Substituting the values in the formula for integration by parts, we get
\[ \Rightarrow \int {x{{\sec }^{ - 1}}xdx} = {\sec ^{ - 1}}x\int {xdx} - \int {\dfrac{d}{{dx}}\left( {{{\sec }^{ - 1}}x} \right)\left( {\int {xdx} } \right)dx} \]
We know that $\dfrac{d}{{dx}}\left( {{{\sec }^{ - 1}}x} \right) = \dfrac{1}{{x\sqrt {{x^2} - 1} }}$ and $\int {xdx} = \dfrac{{{x^2}}}{2}$. Substituting these values in the above equation,
\[ \Rightarrow \int {x{{\sec }^{ - 1}}xdx} = {\sec ^{ - 1}}x\left( {\dfrac{{{x^2}}}{2}} \right) - \int {\dfrac{1}{{x\sqrt {{x^2} - 1} }} \times \dfrac{{{x^2}}}{2}dx} \]
Simplify the terms,
\[ \Rightarrow \int {x{{\sec }^{ - 1}}xdx} = \dfrac{{{x^2}{{\sec }^{ - 1}}x}}{2} - \dfrac{1}{2}\int {\dfrac{x}{{\sqrt {{x^2} - 1} }}dx} \]
Let $u = {x^2} - 1$. Then,
$ \Rightarrow du = 2xdx$
Divide both sides into both sides,
$ \Rightarrow \dfrac{1}{2}du = xdx$
Substitute the values,
\[ \Rightarrow \int {x{{\sec }^{ - 1}}xdx} = \dfrac{{{x^2}{{\sec }^{ - 1}}x}}{2} - \dfrac{1}{2}\int {\dfrac{1}{{2\sqrt u }}du} \]
Simplify the terms,
\[ \Rightarrow \int {x{{\sec }^{ - 1}}xdx} = \dfrac{{{x^2}{{\sec }^{ - 1}}x}}{2} - \dfrac{1}{4}\int {{u^{ - \dfrac{1}{2}}}du} \]
Integrate the terms,
\[ \Rightarrow \int {x{{\sec }^{ - 1}}xdx} = \dfrac{{{x^2}{{\sec }^{ - 1}}x}}{2} - \dfrac{1}{4}\dfrac{{{u^{\dfrac{1}{2}}}}}{{\dfrac{1}{2}}} + C\]
Simplify the terms,
\[ \Rightarrow \int {x{{\sec }^{ - 1}}xdx} = \dfrac{{{x^2}{{\sec }^{ - 1}}x}}{2} - \dfrac{{\sqrt u }}{2} + C\]

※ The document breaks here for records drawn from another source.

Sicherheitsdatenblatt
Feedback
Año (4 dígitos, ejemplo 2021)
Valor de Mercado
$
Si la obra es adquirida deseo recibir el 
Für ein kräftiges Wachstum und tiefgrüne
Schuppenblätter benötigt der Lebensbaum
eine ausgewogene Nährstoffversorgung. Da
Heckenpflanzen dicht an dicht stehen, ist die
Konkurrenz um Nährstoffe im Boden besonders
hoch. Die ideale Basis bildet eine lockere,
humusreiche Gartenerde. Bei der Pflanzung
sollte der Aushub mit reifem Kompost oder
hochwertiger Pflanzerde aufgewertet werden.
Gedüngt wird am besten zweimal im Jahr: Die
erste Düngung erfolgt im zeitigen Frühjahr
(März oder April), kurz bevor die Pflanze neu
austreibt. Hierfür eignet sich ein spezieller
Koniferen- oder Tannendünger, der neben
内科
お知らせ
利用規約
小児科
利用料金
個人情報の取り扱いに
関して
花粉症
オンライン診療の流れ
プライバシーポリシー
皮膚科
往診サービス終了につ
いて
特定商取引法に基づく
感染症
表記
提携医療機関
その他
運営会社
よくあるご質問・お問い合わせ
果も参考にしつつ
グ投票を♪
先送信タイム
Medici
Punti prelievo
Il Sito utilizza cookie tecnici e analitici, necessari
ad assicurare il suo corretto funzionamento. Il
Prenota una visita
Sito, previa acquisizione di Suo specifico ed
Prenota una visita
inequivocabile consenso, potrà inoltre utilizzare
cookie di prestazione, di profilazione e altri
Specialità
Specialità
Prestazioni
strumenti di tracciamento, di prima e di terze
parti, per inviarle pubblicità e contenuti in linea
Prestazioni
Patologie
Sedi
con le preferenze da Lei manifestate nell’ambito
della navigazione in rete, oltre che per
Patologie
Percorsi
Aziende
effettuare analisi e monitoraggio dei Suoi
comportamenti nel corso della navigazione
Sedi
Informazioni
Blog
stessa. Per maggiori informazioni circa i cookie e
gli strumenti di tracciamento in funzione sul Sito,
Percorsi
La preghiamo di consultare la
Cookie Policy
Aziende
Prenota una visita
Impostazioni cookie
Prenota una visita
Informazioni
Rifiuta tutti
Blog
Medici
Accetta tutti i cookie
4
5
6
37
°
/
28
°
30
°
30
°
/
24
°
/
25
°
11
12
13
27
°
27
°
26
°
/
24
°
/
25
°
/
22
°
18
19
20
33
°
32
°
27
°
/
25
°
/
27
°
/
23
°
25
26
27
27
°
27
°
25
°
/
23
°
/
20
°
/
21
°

Substitute back the value of $u$,
\[ \Rightarrow \int {x{{\sec }^{ - 1}}xdx} = \dfrac{{{x^2}{{\sec }^{ - 1}}x}}{2} - \dfrac{{\sqrt {{x^2} - 1} }}{2} + C\]

Hence, the integral of $x{\sec ^{ - 1}}x$ is \[\dfrac{{{x^2}{{\sec }^{ - 1}}x}}{2} - \dfrac{{\sqrt {{x^2} - 1} }}{2} + C\].

Note: Always remember the formula for integrating into the integration by parts method. Some people make mistakes while choosing f(x) and g(x) so carefully choose f(x) and g(x) such that integration would be easier to solve. Sometimes when we solve a problem, we find the function of L.H.S on the right-hand side, in that case, we should take our L.H.S as a variable like we did in the above question then it would be easier to solve. We just have to find the value of I.